WHAT YOU HAVE TO DO: Reproduce verbatim every line of text in the listing below, omitting the pictures.

EXERCISE DATA:
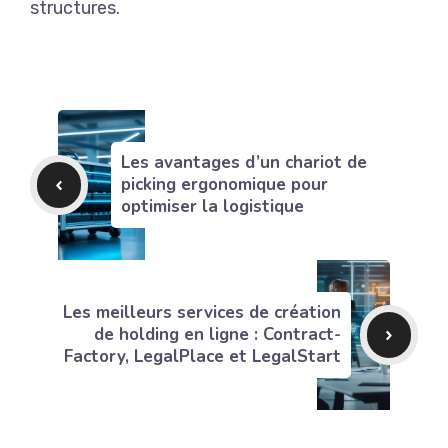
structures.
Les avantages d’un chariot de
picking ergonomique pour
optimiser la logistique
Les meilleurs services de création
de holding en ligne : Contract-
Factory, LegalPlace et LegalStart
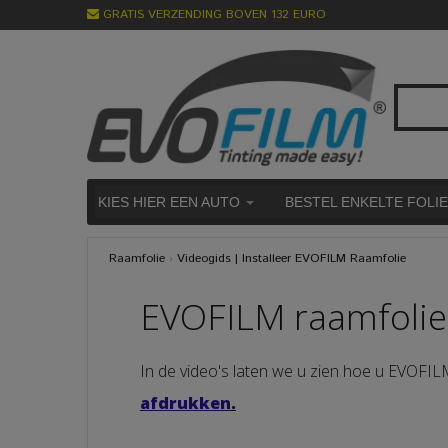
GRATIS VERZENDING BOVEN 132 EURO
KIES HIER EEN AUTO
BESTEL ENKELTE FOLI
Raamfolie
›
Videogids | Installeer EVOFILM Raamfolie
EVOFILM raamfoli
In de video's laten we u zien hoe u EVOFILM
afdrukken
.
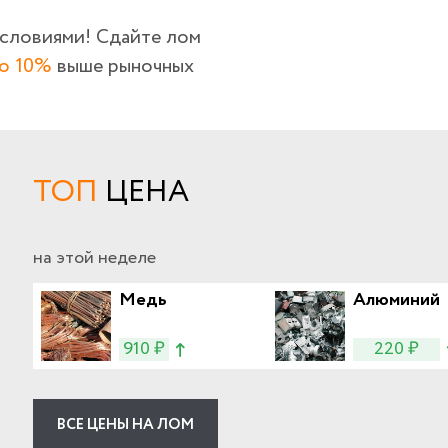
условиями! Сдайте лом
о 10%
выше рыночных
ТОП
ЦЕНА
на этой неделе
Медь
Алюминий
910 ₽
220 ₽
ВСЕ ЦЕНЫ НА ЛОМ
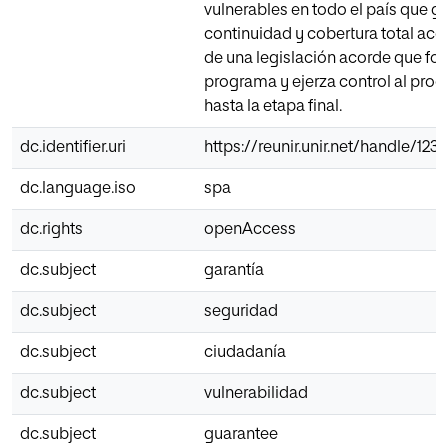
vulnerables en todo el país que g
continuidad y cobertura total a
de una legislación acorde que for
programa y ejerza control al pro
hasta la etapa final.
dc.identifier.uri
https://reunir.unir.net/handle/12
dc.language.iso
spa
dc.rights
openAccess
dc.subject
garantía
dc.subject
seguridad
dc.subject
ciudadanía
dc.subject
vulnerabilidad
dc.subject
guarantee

SOLUTION:
structures.
Les avantages d’un chariot de
picking ergonomique pour
optimiser la logistique
Les meilleurs services de création
de holding en ligne : Contract-
Factory, LegalPlace et LegalStart
GRATIS VERZENDING BOVEN 132 EURO
KIES HIER EEN AUTO
BESTEL ENKELTE FOLI
Raamfolie
›
Videogids | Installeer EVOFILM Raamfolie
EVOFILM raamfoli
In de video's laten we u zien hoe u EVOFILM
afdrukken
.
условиями! Сдайте лом
о 10%
выше рыночных
ТОП
ЦЕНА
на этой неделе
Медь
Алюминий
910 ₽
220 ₽
ВСЕ ЦЕНЫ НА ЛОМ
vulnerables en todo el país que g
continuidad y cobertura total a
de una legislación acorde que for
programa y ejerza control al pro
hasta la etapa final.
dc.identifier.uri
https://reunir.unir.net/handle/12
dc.language.iso
spa
dc.rights
openAccess
dc.subject
garantía
dc.subject
seguridad
dc.subject
ciudadanía
dc.subject
vulnerabilidad
dc.subject
guarantee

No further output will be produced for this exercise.